Problem to work on
Rewrite the items from their start through the line containing "I'll return each instance as SVG.", putting "ground cover" in place of "land cover" and leaving all else unchanged. Give only those lines.

Supplied data
◆ ◆ ◆ ◆ ◆
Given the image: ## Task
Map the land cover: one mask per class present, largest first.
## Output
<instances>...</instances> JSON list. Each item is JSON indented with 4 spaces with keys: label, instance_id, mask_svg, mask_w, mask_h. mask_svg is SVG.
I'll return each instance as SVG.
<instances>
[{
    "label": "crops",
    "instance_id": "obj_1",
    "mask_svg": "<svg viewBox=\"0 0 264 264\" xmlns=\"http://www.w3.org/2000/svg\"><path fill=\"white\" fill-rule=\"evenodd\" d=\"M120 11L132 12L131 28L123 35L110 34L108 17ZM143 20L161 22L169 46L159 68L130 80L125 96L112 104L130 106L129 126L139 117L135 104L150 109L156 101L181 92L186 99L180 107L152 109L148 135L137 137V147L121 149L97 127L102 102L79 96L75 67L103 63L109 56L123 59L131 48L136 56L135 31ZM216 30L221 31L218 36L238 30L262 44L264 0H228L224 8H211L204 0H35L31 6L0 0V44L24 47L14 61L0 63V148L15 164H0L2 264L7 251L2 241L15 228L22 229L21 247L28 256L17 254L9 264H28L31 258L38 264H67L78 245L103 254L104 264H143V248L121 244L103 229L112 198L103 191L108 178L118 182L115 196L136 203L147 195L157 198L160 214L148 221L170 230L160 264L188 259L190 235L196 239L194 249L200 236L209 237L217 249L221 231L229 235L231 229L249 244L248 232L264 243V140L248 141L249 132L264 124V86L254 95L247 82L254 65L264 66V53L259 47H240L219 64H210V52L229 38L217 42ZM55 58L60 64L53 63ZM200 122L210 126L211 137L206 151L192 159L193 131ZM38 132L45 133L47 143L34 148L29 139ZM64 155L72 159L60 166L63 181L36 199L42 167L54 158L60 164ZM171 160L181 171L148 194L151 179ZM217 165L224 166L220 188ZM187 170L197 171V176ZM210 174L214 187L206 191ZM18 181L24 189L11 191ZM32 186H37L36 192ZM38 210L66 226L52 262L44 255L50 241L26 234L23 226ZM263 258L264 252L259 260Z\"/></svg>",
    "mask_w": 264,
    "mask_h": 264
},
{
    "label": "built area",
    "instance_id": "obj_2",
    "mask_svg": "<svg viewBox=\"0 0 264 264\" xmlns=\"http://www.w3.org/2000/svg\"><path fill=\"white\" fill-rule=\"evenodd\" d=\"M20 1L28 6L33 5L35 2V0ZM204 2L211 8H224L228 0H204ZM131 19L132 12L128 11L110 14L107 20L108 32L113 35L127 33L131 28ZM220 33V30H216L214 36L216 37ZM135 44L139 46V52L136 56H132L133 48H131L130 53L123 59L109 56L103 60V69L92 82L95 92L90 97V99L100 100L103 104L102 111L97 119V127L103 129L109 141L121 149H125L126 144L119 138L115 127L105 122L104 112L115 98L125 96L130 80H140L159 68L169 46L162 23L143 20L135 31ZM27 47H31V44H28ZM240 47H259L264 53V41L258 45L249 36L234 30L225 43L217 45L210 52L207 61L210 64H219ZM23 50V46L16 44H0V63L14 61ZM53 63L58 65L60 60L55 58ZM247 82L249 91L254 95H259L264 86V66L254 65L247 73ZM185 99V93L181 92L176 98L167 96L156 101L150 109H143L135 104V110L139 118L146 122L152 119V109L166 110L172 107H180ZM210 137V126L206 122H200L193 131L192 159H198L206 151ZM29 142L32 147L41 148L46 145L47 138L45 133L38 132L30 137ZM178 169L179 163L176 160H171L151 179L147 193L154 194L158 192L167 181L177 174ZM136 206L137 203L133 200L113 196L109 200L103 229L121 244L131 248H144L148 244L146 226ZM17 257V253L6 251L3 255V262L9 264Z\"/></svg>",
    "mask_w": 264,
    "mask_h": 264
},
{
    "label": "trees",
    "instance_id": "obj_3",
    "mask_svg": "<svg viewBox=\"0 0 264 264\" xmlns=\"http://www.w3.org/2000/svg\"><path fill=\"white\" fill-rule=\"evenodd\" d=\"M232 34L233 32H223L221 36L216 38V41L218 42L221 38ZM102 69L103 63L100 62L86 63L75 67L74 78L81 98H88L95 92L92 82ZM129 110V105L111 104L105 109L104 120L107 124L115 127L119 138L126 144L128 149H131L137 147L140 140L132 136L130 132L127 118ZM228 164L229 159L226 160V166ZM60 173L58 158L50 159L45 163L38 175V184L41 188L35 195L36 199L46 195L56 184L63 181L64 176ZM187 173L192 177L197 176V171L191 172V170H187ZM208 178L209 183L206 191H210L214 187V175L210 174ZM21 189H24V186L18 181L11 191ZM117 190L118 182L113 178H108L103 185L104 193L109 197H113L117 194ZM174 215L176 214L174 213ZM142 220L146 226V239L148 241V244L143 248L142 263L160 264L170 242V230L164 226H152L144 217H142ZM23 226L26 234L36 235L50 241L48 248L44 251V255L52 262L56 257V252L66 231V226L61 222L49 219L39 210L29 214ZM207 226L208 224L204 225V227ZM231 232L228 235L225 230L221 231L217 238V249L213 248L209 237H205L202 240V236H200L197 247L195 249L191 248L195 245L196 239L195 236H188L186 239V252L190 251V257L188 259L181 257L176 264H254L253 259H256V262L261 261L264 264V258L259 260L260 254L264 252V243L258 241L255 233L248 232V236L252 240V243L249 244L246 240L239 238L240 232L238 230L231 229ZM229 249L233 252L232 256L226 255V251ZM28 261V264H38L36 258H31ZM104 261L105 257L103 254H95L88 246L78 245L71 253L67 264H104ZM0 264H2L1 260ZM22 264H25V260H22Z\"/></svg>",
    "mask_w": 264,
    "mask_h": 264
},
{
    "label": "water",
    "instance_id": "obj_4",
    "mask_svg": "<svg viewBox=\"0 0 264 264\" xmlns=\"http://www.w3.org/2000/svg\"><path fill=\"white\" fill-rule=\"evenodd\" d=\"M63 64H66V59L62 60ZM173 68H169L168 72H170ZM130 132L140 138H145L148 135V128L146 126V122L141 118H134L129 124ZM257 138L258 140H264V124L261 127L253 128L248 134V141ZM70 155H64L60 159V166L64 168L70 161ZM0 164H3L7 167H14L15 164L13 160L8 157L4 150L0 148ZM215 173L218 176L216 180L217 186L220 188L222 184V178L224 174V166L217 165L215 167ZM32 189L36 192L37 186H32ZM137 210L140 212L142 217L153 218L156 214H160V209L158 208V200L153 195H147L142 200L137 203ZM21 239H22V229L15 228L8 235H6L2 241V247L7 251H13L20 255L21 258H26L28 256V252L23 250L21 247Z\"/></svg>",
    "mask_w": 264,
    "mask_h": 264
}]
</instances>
◆ ◆ ◆ ◆ ◆
Expected output
Given the image: ## Task
Map the ground cover: one mask per class present, largest first.
## Output
<instances>...</instances> JSON list. Each item is JSON indented with 4 spaces with keys: label, instance_id, mask_svg, mask_w, mask_h. mask_svg is SVG.
I'll return each instance as SVG.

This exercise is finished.